Problem details:
Copy exactly, and only, the lines from the line containing "Document page, 1650x1275 pixels." through the last line of the records below, both included.

[[ Entries supplied open ]]

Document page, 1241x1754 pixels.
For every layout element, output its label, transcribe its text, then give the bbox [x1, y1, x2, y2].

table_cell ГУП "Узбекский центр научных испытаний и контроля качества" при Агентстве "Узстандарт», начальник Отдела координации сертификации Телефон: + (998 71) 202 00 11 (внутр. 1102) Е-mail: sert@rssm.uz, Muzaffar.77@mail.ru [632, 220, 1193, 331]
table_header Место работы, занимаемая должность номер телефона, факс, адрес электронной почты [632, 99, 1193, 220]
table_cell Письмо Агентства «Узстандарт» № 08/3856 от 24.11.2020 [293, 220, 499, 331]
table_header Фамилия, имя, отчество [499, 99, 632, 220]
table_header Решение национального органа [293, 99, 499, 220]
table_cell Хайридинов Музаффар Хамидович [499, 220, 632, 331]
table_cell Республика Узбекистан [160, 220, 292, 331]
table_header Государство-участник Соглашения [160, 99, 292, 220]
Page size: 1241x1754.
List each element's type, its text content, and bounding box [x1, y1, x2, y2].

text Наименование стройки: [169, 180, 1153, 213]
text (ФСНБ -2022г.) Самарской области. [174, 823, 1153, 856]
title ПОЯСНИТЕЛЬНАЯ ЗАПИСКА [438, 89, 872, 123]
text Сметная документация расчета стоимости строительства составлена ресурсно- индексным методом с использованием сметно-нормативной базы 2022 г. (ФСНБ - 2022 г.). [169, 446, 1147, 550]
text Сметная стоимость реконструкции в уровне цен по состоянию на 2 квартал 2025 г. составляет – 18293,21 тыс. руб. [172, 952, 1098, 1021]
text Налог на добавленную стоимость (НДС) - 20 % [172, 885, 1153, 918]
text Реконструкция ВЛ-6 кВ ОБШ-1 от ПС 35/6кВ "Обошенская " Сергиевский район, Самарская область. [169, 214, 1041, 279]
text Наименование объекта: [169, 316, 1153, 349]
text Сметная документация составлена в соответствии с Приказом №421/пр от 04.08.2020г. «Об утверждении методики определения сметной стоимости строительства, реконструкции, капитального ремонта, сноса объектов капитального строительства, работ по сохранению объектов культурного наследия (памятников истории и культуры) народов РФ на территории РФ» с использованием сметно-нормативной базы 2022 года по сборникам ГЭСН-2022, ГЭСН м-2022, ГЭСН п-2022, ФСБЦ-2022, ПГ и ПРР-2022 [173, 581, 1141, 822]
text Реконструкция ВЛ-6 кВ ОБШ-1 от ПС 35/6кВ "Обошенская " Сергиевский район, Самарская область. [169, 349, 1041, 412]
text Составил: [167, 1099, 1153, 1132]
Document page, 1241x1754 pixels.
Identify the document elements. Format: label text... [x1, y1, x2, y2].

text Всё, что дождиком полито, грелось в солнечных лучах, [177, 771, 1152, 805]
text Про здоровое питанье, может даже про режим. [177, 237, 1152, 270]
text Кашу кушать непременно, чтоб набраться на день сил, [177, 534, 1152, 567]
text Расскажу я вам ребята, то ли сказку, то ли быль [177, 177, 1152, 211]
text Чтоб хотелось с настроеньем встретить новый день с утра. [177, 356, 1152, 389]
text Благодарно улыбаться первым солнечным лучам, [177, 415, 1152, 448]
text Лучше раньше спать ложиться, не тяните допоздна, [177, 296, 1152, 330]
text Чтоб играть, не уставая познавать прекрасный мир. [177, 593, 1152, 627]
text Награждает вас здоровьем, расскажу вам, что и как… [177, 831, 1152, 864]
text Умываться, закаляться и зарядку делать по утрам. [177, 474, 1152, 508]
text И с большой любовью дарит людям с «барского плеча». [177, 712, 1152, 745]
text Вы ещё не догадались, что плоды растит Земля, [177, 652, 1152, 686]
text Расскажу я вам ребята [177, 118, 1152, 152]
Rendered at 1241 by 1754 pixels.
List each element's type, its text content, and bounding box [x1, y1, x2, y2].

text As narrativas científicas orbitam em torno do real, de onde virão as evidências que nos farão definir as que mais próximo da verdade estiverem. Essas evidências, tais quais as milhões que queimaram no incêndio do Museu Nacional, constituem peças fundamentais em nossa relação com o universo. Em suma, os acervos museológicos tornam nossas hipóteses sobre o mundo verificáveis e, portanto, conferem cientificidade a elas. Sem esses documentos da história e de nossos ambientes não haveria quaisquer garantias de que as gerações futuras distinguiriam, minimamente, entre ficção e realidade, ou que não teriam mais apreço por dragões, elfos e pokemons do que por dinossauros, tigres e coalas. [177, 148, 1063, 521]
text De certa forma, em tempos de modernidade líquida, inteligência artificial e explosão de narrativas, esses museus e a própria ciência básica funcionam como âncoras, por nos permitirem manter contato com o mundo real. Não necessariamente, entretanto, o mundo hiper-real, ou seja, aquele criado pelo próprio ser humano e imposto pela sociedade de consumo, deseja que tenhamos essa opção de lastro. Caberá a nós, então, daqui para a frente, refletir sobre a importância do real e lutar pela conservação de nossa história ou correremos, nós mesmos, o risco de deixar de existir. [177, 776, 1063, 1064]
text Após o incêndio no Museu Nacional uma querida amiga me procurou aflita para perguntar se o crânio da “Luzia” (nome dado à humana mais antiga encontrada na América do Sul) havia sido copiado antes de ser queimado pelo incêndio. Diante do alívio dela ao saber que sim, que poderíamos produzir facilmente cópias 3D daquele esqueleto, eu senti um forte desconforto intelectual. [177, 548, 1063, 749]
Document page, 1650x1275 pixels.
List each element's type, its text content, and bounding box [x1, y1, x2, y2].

[[ Entries supplied closed ]]

Answer section:
Document page, 1650x1275 pixels.
List each element's type, its text content, and bounding box [x1, y1, x2, y2].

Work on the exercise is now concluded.